Of the two seen here – Casio were showing off a stack of new variants at Baselworld – the GPW-1000TBS on the left features GPS, but that's just to find your time zone and retain 100% accuracy when it can't sync with the more standard Radio Wave time signals.

The MTG-S1000V-1A on the right is a great-looking thing, but here the "smart" features are limited to the G Shock standards of resistance to electric shock, gravity, cold, vibration, water and shock.

Ask anyone from Casio if they'd consider adding alerts or apps and they just shrug. Both of these cost around £1,000 and are the latest in a long and illustrious line.

Casio may be one of the Japanese brands that caused the last great schism in the watch market, with quartz movements, but it's seemingly no more bothered by smartwatches than its Swiss counterparts. It was showing off time, alarm and zone adjustment via app on its Edifice line but it was doing that last year, and nobody much cared then.

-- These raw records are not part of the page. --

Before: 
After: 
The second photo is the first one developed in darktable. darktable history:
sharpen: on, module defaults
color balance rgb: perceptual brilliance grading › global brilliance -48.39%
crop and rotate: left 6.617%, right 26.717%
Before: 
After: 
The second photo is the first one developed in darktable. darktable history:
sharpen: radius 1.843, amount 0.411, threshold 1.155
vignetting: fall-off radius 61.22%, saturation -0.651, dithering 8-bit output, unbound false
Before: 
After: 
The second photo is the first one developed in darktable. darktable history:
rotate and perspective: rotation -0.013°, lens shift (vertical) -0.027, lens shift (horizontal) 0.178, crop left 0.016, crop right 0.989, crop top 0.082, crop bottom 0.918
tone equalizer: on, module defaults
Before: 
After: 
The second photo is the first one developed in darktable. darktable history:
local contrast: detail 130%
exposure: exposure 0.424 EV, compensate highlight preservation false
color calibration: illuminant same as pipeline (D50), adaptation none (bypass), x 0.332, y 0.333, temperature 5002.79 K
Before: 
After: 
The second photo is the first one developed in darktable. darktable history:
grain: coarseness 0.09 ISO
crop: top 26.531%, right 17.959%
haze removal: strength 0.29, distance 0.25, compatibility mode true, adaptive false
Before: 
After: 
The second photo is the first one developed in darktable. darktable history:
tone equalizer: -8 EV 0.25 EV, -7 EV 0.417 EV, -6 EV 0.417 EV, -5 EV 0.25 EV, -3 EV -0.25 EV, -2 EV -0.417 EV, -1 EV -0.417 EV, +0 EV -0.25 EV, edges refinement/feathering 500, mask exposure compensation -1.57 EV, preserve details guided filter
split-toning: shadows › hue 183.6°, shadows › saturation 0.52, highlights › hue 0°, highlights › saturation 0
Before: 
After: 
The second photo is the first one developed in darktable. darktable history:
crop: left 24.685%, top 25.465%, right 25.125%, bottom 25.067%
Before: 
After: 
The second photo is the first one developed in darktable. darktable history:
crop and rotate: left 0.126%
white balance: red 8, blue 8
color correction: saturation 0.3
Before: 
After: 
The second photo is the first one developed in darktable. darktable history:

"We want to give customers smart features that are useful," Casio's guy told me. Clearly for these long established horology vendors, that means an easier way to adjust watch features that have been around since time immemorial. Breitling has taken the same approach with its B55, albeit for about 10 times the price.

8. Guess is the current "state of the art" in smart/style crossover watches

Martian and Guess

So in terms of household name watch brands, the "smartest" product on show at Baselworld was probably the Guess Connect. This was at CES, and is a standard Guess piece, with Martian's Bluetooth notifications system added – that's the tiny LCD panel at the bottom.

With this, you can control Siri or Android by speaking at your wrist, and hear their dulcet responses through an onboard speaker. The customisable alerts also have customisable vibration patterns by type.

So, tech functionality that's solid, in standard Guess watch casings that may or may not be to your taste. This is the current state of the art in smartwatches made by non-tech companies that you can actually buy. Woop!